'Well,' said Creighton, with a nervous air, 'I did think—I was thinking that a tea-drinking—'
'A what?' said Herries, looking at his partner as if he thought him gone mad.
'Well, an asking of the ladies to tea one day,' said Creighton, with a look of guilt. 'But I daresay 'tis impossible—impossible,' he went on, as the look of incredulity refused to fade upon the younger man's face. 'Something else might be thought of—showing the town to the young lady, there's much in this old city instructive to a young mind. And 'tis a pity the poor thing should go back, to be buried in the country, without seeing all she can; but I'm helpless there; these streets kill me just now.' But Herries seemed to smile upon this latter suggestion as a suitable one.
'Show the lions of the city to Miss Graham?' he said. 'Well, we might see about that. 'Twould be an act of good-nature to the country-mouse. I'll oblige you if I can find the time.'
One of the genuinely kind impulses to which Herries, in spite of his apparent coldness, was often subject, whimsically seized him on this matter. He had now seen Miss Graham several times. She was his cousin's guest; after all, perhaps he owed her a civility. So, one morning, when no business of importance was demanding personal attention, he set off for the Potterrow, with a view to suggesting a day of sight-seeing to his cousin and her friend.
Both ladies were fortunately at home, and professed themselves delighted with the idea.
'The driest thing imaginable, love, and just like him to propose it,' said Nancy, in a vivacious whisper, as the two went off to prepare themselves for a walk. 'But 'tis proper you should see all the tiresome things, and, of course, I must come as duenna, though, Lord knows, you'd be as safe with Archie in a desert as with your grannie. Not but what it is kind of him to propose this,' added the little woman, with compunction,—'kind in substantiate, but no romance: that's his character.'
Alison was taking her new pelisse out of its cherished folds, and brushing her curls into extra good order. Nancy playfully pushed her away from the one mirror of the establishment.

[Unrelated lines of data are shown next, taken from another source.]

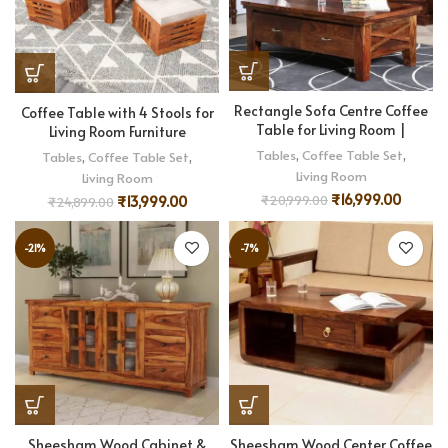
Rectangle Sofa Centre Coffee
Coffee Table with 4 Stools for
Table for Living Room |
Living Room Furniture
Tables
,
Coffee Table Set
,
Tables
,
Coffee Table Set
,
Living Room
Living Room
₹
16,999.00
₹
20,999.00
₹
13,999.00
₹
24,899.00
-21%
-7%
Sheesham Wood Cabinet &
Sheesham Wood Center Coffee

'No good to dress yourself up for Archie, dear,' she said, laughingly. 'Were you dressed in parchment and tied up with tape 'twould be all one to him. 'Deed, in that case, you might take his fancy, for you'd then resemble his dearly beloved law-papers that he lives by. But come now, for my gentleman hates being kept waiting.'
They were quite a merry party as they picked their way over the cobbles of the Potterrow, although it was a raw, sunless, disagreeable morning. Children played and screamed in the gutters, and hawkers yelled to the echoes, as they made their way down the High Street and the Canongate towards Holyrood Palace, which was their destination. Herries knew the city much as a rabbit knows its burrow. There was not an antiquity he did not point out, not an archway or an effigy that escaped him. So that their progress was deliberate, and Nancy had heaved a sigh or two, and stifled more than one yawn in her enormous velvet muff, before the palace gates closed upon the little party.